E’ questo uno degli aspetti rilevati dalla relazione semestrale dalla Direzione Investigativa Antimafia presentata al Parlamento dal ministero degli Interni Angelino Alfano.

 

«Le evidenze info-investigative – si legge nel documento – consentono di offrire una prospettiva dei “comportamenti criminali” della ‘ndrangheta sempre più protesa ad estendere e consolidare la propria presenza all’estero e a radicarsi nelle regioni del Centronord».
Poi il focus nelle province calabresi. Noi cominciamo da Reggio Calabria.

 

 La dimensione sociale e i rapporti economici della provincia continuano ad essere condizionati da una diffusa prevaricazione della ‘ndrangheta. A vertice di tale struttura si pone il “crimine”, o provincia, espressione della città di Reggio Calabria e dei luoghi che si affacciano sui mari Tirreno e Jonio, dove operano “famiglie”, ‘ndrine e locali, secondo una ripartizione tradizionale nelle seguenti tre macro-aree: città di Reggio Calabria e zone limitrofe, versante tirrenico (“Piana”), fascia jonica (“Montagna”).

 

L’interferenza della mafia non si è peraltro limitata al condizionamento di singoli procedimenti amministrativi, ma pare aver riguardato, ancora più a monte, la fase elettorale nell’ottica di far emergere candidati compiacenti, allo scopo di poter ottenere, durante l’esercizio del mandato, agevolazioni funzionali al consolidamento del potere sul territorio, sia in termini sociali che di sfruttamento delle risorse derivanti dagli stanziamenti per l’assegnazione di gare d’appalto.

 

Città e zone limitrofe. Qui perdurano le intese ‘ndranghetiste stabilite dai De Stefano (centro, quartiere Archi e Santa Caterina), dai Condello (Archi), dai Libri (centro, località Cannavò, Mossoroffa, Spirito Santo e Trabocchetto)e dai Tegano (centro, Archi, Santa Caterina e zona Tremulini). Tra le principali cosche operative nel capoluogo di provincia si segnalano i Serraino, i Ficara-Latella, Lo Giudice, i Borghetto-Caridi-Zindano e Rosmini, i Labate e gli Alampi. Le cosche regine continuano a manifestare interesse verso il mondo delle scommesse e dei giochi online.

 

Versante tirrenico. I Piromalli e i Molè rimangono attori indiscussi del teatro criminale della Piana di Gioia Tauro. Nella zona di Rosarno e di San Ferdinando si registra l’operatività dei Pesce e dei Bellocco, mentre a Palmi sarebbero attivi i Gallico e i Parrello.

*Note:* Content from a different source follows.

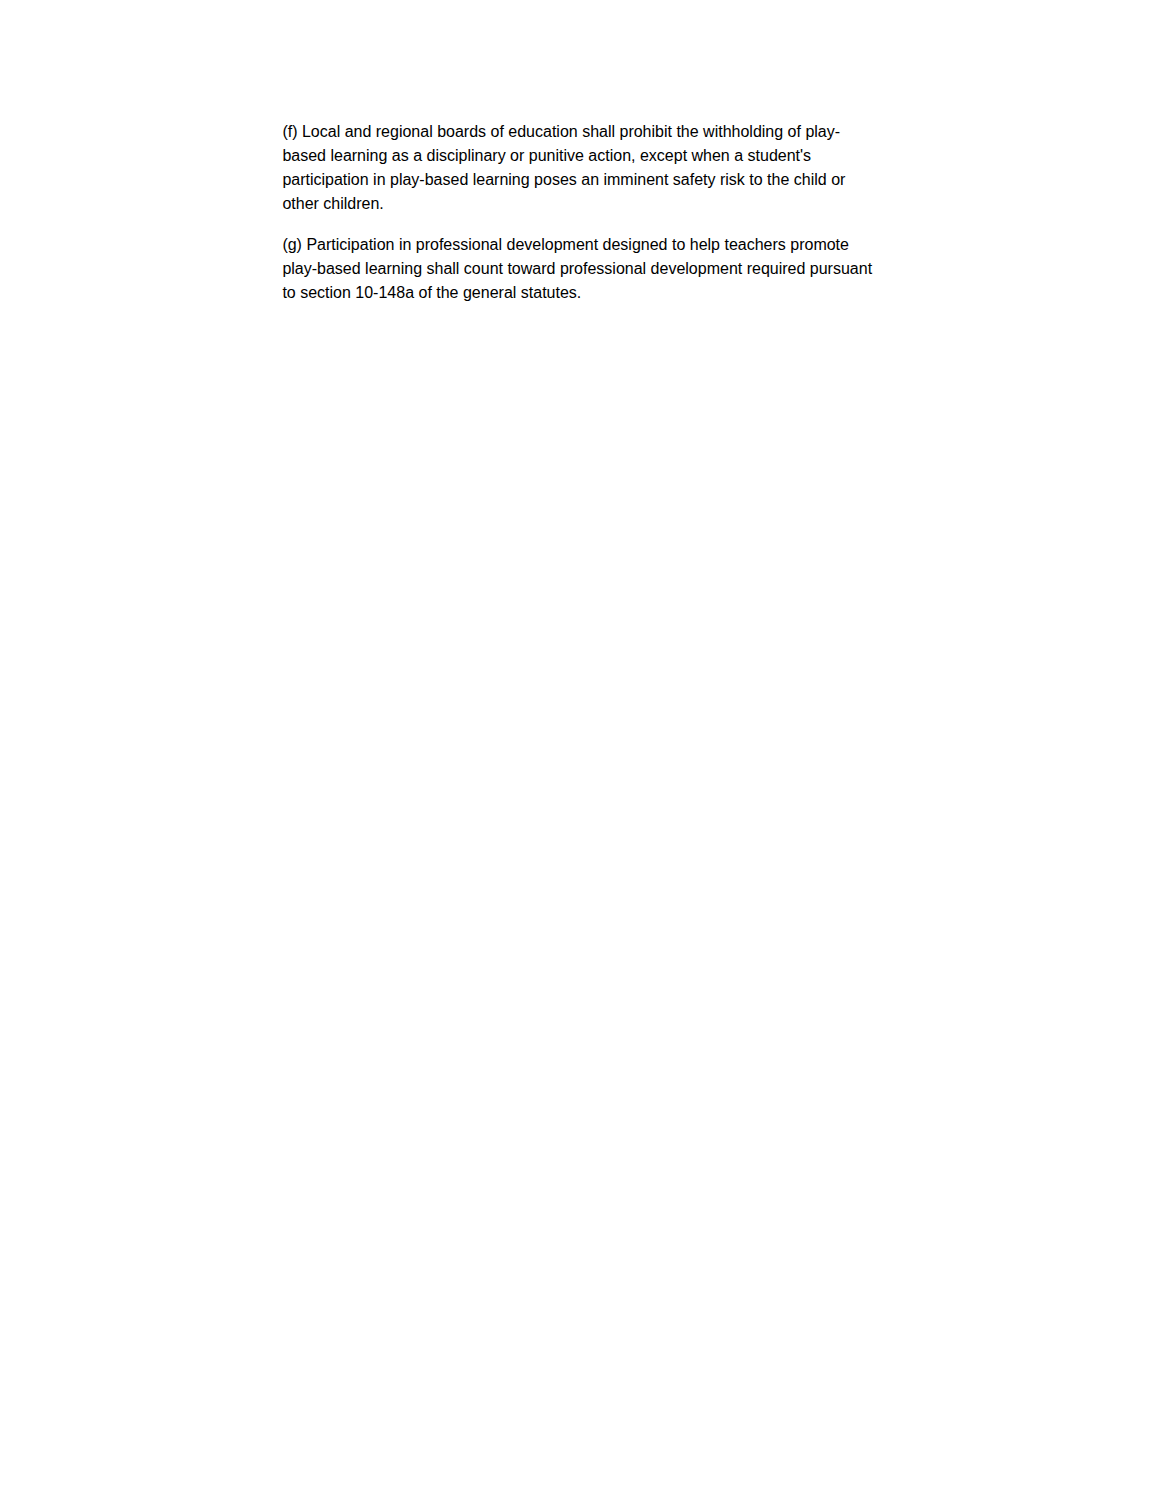(f) Local and regional boards of education shall prohibit the withholding of play-based learning as a disciplinary or punitive action, except when a student's participation in play-based learning poses an imminent safety risk to the child or other children.
(g) Participation in professional development designed to help teachers promote play-based learning shall count toward professional development required pursuant to section 10-148a of the general statutes.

A Seminara agirebbero i Santaiti, i Gioffré e i Caia-Laganà, mentre a Rizziconi i Crea. Il comprensorio Sinopoli-Sant’Eufemia subirebbe, invece, la forte ingerenza degli Alvaro. Quest’ultima cosca, in particolare, poteva contare su una solida rete commerciale attiva nel settore dell’importazione di frutta e tuberi, utilizzata come carichi di copertura per la cocaina. Inoltre, il Porto di Gioia Tauro continua a rappresentare una rotta privilegiata del narcotraffico internazionale e del contrabbando di tabacchi.

 


Versante Jonico. Sono ritenuti manifestazioni criminali di assoluto rilievo i locali San Luca (Pelle-Vottari-Nirta-Strangio), Platì (Barbaro-Trimboli), Africo (Morabito-Palamara-Bruzzaniti), Cirella di Platì (Fabiano), Siderno (Commisso in contrapposizione ai Costa e ai Curciarello), Marina di Gioiosa Jonica (Acquino-Coluccio-Mazzaferro) e Gioiosa Jonica (Scali, Ursino e Ierino).